### [PROBLEM TO WORK ON]
In the records below, find the line that contains "Uawe7LAC0aewDLU9oICrB0OOg0000" and the line that contains "I think that", then retype exactly those two lines and every line between them.

[Dataset entries]

----

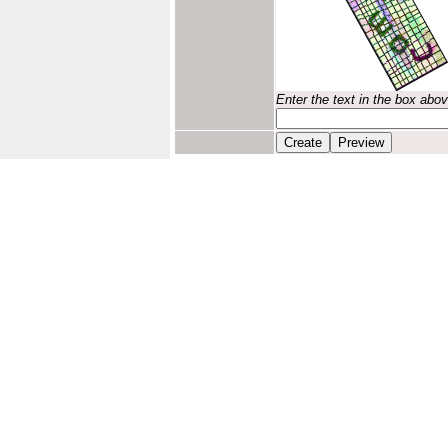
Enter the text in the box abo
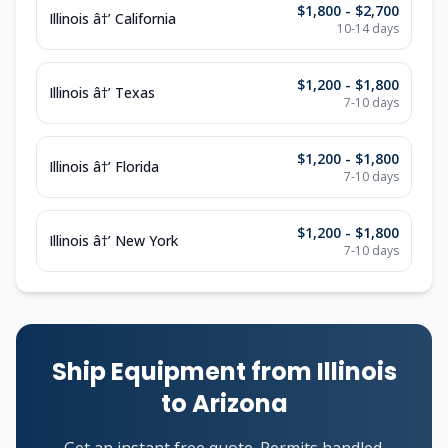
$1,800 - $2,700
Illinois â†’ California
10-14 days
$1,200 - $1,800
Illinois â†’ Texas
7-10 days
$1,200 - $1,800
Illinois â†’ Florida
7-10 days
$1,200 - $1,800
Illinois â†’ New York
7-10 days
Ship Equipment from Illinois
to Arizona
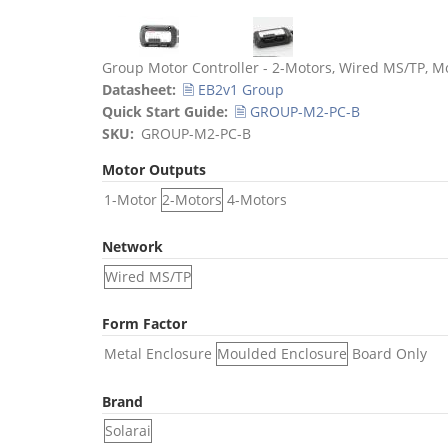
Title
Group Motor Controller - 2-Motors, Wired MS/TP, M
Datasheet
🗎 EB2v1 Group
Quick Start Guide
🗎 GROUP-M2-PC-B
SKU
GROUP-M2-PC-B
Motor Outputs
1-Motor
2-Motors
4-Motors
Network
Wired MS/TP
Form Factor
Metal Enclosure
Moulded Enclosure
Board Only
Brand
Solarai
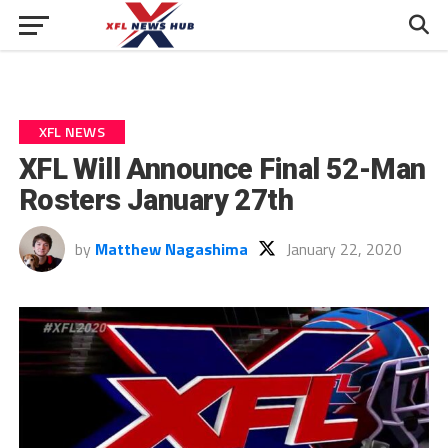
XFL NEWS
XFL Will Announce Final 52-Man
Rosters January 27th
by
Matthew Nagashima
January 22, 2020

----

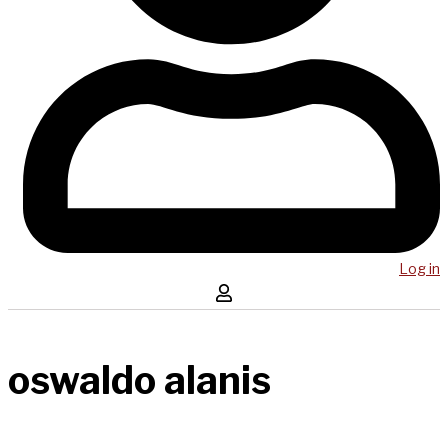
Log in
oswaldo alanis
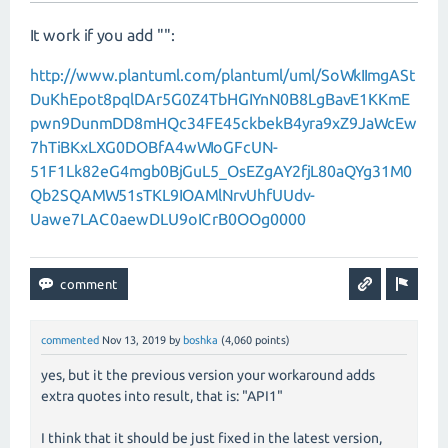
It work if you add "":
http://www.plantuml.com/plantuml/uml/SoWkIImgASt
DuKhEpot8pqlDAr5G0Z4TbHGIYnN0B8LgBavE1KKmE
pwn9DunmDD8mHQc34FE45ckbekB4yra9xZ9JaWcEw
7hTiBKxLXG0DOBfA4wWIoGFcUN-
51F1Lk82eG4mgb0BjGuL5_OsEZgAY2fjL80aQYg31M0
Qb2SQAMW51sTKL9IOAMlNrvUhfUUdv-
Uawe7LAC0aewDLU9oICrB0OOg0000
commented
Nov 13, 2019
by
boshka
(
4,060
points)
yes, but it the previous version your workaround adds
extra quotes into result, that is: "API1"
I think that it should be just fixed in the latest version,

----

### [ANSWER BOX]
Uawe7LAC0aewDLU9oICrB0OOg0000
commented
Nov 13, 2019
by
boshka
(
4,060
points)
yes, but it the previous version your workaround adds
extra quotes into result, that is: "API1"
I think that it should be just fixed in the latest version,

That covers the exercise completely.